• _What to produce_: Keep the pictures out while you transcribe the listing below exactly.

┌────────

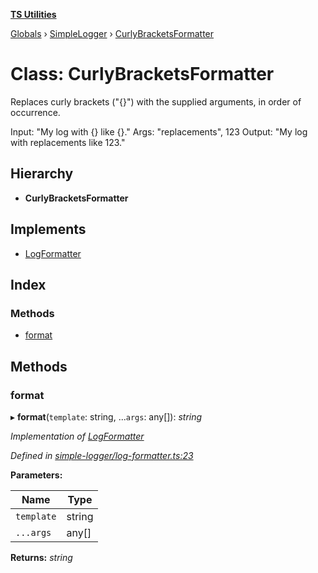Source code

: **[TS Utilities](../README.md)**

[Globals](../README.md) › [SimpleLogger](../modules/simplelogger.md) › [CurlyBracketsFormatter](simplelogger.curlybracketsformatter.md)

# Class: CurlyBracketsFormatter

Replaces curly brackets ("{}") with the supplied arguments, in order of occurrence.

Input: "My log with {} like {}."
Args: "replacements", 123
Output: "My log with replacements like 123."

## Hierarchy

* **CurlyBracketsFormatter**

## Implements

* [LogFormatter](../interfaces/simplelogger.logformatter.md)

## Index

### Methods

* [format](simplelogger.curlybracketsformatter.md#format)

## Methods

###  format

▸ **format**(`template`: string, ...`args`: any[]): *string*

*Implementation of [LogFormatter](../interfaces/simplelogger.logformatter.md)*

*Defined in [simple-logger/log-formatter.ts:23](https://github.com/Juraji/ts-utilities/blob/8790d6f/src/lib/simple-logger/log-formatter.ts#L23)*

**Parameters:**

Name | Type |
------ | ------ |
`template` | string |
`...args` | any[] |

**Returns:** *string*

└────────

• _Written solution_:
Source code

: **[TS Utilities](../README.md)**

[Globals](../README.md) › [SimpleLogger](../modules/simplelogger.md) › [CurlyBracketsFormatter](simplelogger.curlybracketsformatter.md)

# Class: CurlyBracketsFormatter

Replaces curly brackets ("{}") with the supplied arguments, in order of occurrence.

Input: "My log with {} like {}."
Args: "replacements", 123
Output: "My log with replacements like 123."

## Hierarchy

* **CurlyBracketsFormatter**

## Implements

* [LogFormatter](../interfaces/simplelogger.logformatter.md)

## Index

### Methods

* [format](simplelogger.curlybracketsformatter.md#format)

## Methods

###  format

▸ **format**(`template`: string, ...`args`: any[]): *string*

*Implementation of [LogFormatter](../interfaces/simplelogger.logformatter.md)*

*Defined in [simple-logger/log-formatter.ts:23](https://github.com/Juraji/ts-utilities/blob/8790d6f/src/lib/simple-logger/log-formatter.ts#L23)*

**Parameters:**

Name | Type |
------ | ------ |
`template` | string |
`...args` | any[] |

**Returns:** *string*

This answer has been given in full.